- **INSTRUCTION**: Repeat every record exactly, omitting the pictures.

Records drawn from a dataset
⟨

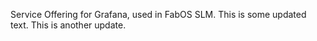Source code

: Service Offering for Grafana, used in FabOS SLM.
This is some updated text.
This is another update.
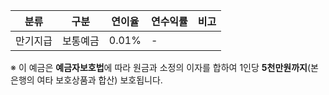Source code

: | 분류     | 구분       | 연이율 | 연수익률 | 비고 |
|----------|------------|--------|----------|------|
| 만기지급 | 보통예금   | 0.01%  | -        |      |

※ 이 예금은 **예금자보호법**에 따라 원금과 소정의 이자를 합하여 1인당 **5천만원까지**(본 은행의 여타 보호상품과 합산) 보호됩니다.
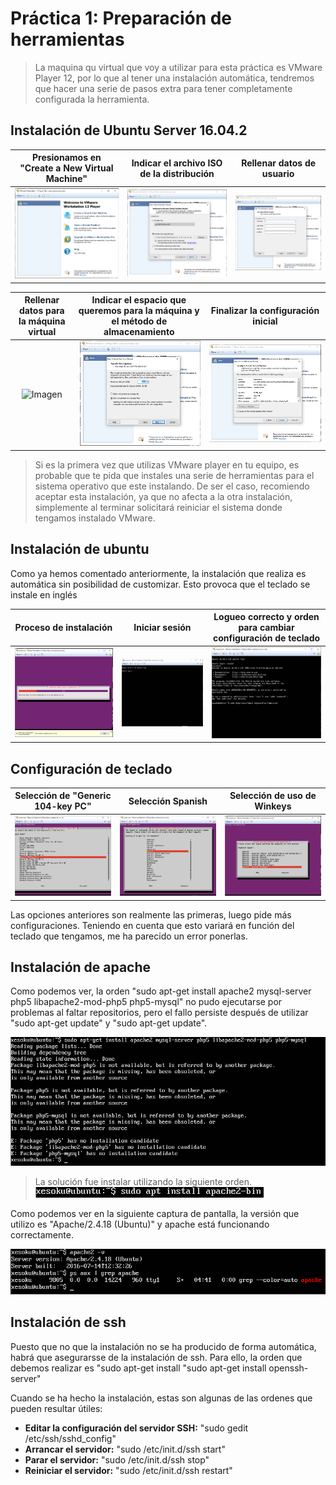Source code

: # Práctica 1: Preparación de herramientas

> La maquina qu virtual que voy a utilizar para esta práctica es VMware Player 12, por lo que al tener una instalación automática, tendremos que hacer una serie de pasos extra para tener completamente configurada la herramienta.

## Instalación de Ubuntu Server 16.04.2

| Presionamos en "Create a New Virtual Machine" | Indicar el archivo ISO de la distribución | Rellenar datos de usuario |
| :-------------: | :-------------: | :-------------: |
| ![Imagen](Images/P1-1.PNG) | ![Imagen](Images/P1-2.png) | ![Imagen](Images/P1-3.png)

| Rellenar datos para la máquina virtual | Indicar el espacio que queremos para la máquina y el método de almacenamiento | Finalizar la configuración inicial |
| :-------------: | :-------------: | :-------------: |
| ![Imagen](./P1/Images/P1-4.png) | ![Imagen](./Images/P1-5.png) | ![Imagen](./Images/P1-6.png)

> Si es la primera vez que utilizas VMware player en tu equipo, es probable que te pida que instales una serie de herramientas para el sistema operativo que este instalando. De ser el caso, recomiendo aceptar esta instalación, ya que no afecta a la otra instalación, simplemente al terminar solicitará reiniciar el sistema donde tengamos instalado VMware. 

## Instalación de ubuntu

Como ya hemos comentado anteriormente, la instalación que realiza es automática sin posibilidad de customizar. Esto provoca que el teclado se instale en inglés 

| Proceso de instalación | Iniciar sesión | Logueo correcto y orden para cambiar configuración de teclado |
| :-------------: | :-------------: | :-------------: |
| ![Imagen](./Images/P1-7.png) | ![Imagen](./Images/P1-8.png) | ![Imagen](./Images/P1-9.png)


## Configuración de teclado

| Selección de "Generic 104-key PC" | Selección Spanish | Selección de uso de Winkeys |
| :-------------: | :-------------: | :-------------: |
| ![Imagen](./Images/P1-11.png) | ![Imagen](./Images/P1-12.png) | ![Imagen](./Images/P1-13.png)

Las opciones anteriores son realmente las primeras, luego pide más configuraciones. Teniendo en cuenta que esto variará en función del teclado que tengamos, me ha parecido un error ponerlas. 

## Instalación de apache

Como podemos ver, la orden "sudo apt-get install apache2 mysql-server php5 libapache2-mod-php5 php5-mysql" no pudo ejecutarse por problemas al faltar repositorios, pero el fallo persiste después de utilizar "sudo apt-get update" y "sudo apt-get update". 

![Imagen](./Images/P1-14.png)
> La solución fue instalar utilizando la siguiente orden. 
![Imagen](./Images/P1-15.png)

 Como podemos ver en la siguiente captura de pantalla, la versión que utilizo es "Apache/2.4.18 (Ubuntu)" y apache está funcionando correctamente.
 
![Imagen](./Images/P1-16.png)

## Instalación de ssh

Puesto que no que la instalación no se ha producido de forma automática, habrá que asegurarsse de la instalación de ssh. Para ello, la orden que debemos realizar es "sudo apt-get install "sudo apt-get install openssh-server"

Cuando se ha hecho la instalación, estas son algunas de las ordenes que pueden resultar útiles:
- **Editar la configuración del servidor SSH:** "sudo gedit /etc/ssh/sshd_config"
- **Arrancar el servidor:** "sudo /etc/init.d/ssh start"
- **Parar el servidor:** "sudo /etc/init.d/ssh stop"
- **Reiniciar el servidor:** "sudo /etc/init.d/ssh restart"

⟩

- **YOUR RESPONSE**:
Source code

: Service Offering for Grafana, used in FabOS SLM.
This is some updated text.
This is another update.
Source code

: | 분류     | 구분       | 연이율 | 연수익률 | 비고 |
|----------|------------|--------|----------|------|
| 만기지급 | 보통예금   | 0.01%  | -        |      |

※ 이 예금은 **예금자보호법**에 따라 원금과 소정의 이자를 합하여 1인당 **5천만원까지**(본 은행의 여타 보호상품과 합산) 보호됩니다.
Source code

: # Práctica 1: Preparación de herramientas

> La maquina qu virtual que voy a utilizar para esta práctica es VMware Player 12, por lo que al tener una instalación automática, tendremos que hacer una serie de pasos extra para tener completamente configurada la herramienta.

## Instalación de Ubuntu Server 16.04.2

| Presionamos en "Create a New Virtual Machine" | Indicar el archivo ISO de la distribución | Rellenar datos de usuario |
| :-------------: | :-------------: | :-------------: |
| ![Imagen](Images/P1-1.PNG) | ![Imagen](Images/P1-2.png) | ![Imagen](Images/P1-3.png)

| Rellenar datos para la máquina virtual | Indicar el espacio que queremos para la máquina y el método de almacenamiento | Finalizar la configuración inicial |
| :-------------: | :-------------: | :-------------: |
| ![Imagen](./P1/Images/P1-4.png) | ![Imagen](./Images/P1-5.png) | ![Imagen](./Images/P1-6.png)

> Si es la primera vez que utilizas VMware player en tu equipo, es probable que te pida que instales una serie de herramientas para el sistema operativo que este instalando. De ser el caso, recomiendo aceptar esta instalación, ya que no afecta a la otra instalación, simplemente al terminar solicitará reiniciar el sistema donde tengamos instalado VMware. 

## Instalación de ubuntu

Como ya hemos comentado anteriormente, la instalación que realiza es automática sin posibilidad de customizar. Esto provoca que el teclado se instale en inglés 

| Proceso de instalación | Iniciar sesión | Logueo correcto y orden para cambiar configuración de teclado |
| :-------------: | :-------------: | :-------------: |
| ![Imagen](./Images/P1-7.png) | ![Imagen](./Images/P1-8.png) | ![Imagen](./Images/P1-9.png)


## Configuración de teclado

| Selección de "Generic 104-key PC" | Selección Spanish | Selección de uso de Winkeys |
| :-------------: | :-------------: | :-------------: |
| ![Imagen](./Images/P1-11.png) | ![Imagen](./Images/P1-12.png) | ![Imagen](./Images/P1-13.png)

Las opciones anteriores son realmente las primeras, luego pide más configuraciones. Teniendo en cuenta que esto variará en función del teclado que tengamos, me ha parecido un error ponerlas. 

## Instalación de apache

Como podemos ver, la orden "sudo apt-get install apache2 mysql-server php5 libapache2-mod-php5 php5-mysql" no pudo ejecutarse por problemas al faltar repositorios, pero el fallo persiste después de utilizar "sudo apt-get update" y "sudo apt-get update". 

![Imagen](./Images/P1-14.png)
> La solución fue instalar utilizando la siguiente orden. 
![Imagen](./Images/P1-15.png)

 Como podemos ver en la siguiente captura de pantalla, la versión que utilizo es "Apache/2.4.18 (Ubuntu)" y apache está funcionando correctamente.
 
![Imagen](./Images/P1-16.png)

## Instalación de ssh

Puesto que no que la instalación no se ha producido de forma automática, habrá que asegurarsse de la instalación de ssh. Para ello, la orden que debemos realizar es "sudo apt-get install "sudo apt-get install openssh-server"

Cuando se ha hecho la instalación, estas son algunas de las ordenes que pueden resultar útiles:
- **Editar la configuración del servidor SSH:** "sudo gedit /etc/ssh/sshd_config"
- **Arrancar el servidor:** "sudo /etc/init.d/ssh start"
- **Parar el servidor:** "sudo /etc/init.d/ssh stop"
- **Reiniciar el servidor:** "sudo /etc/init.d/ssh restart"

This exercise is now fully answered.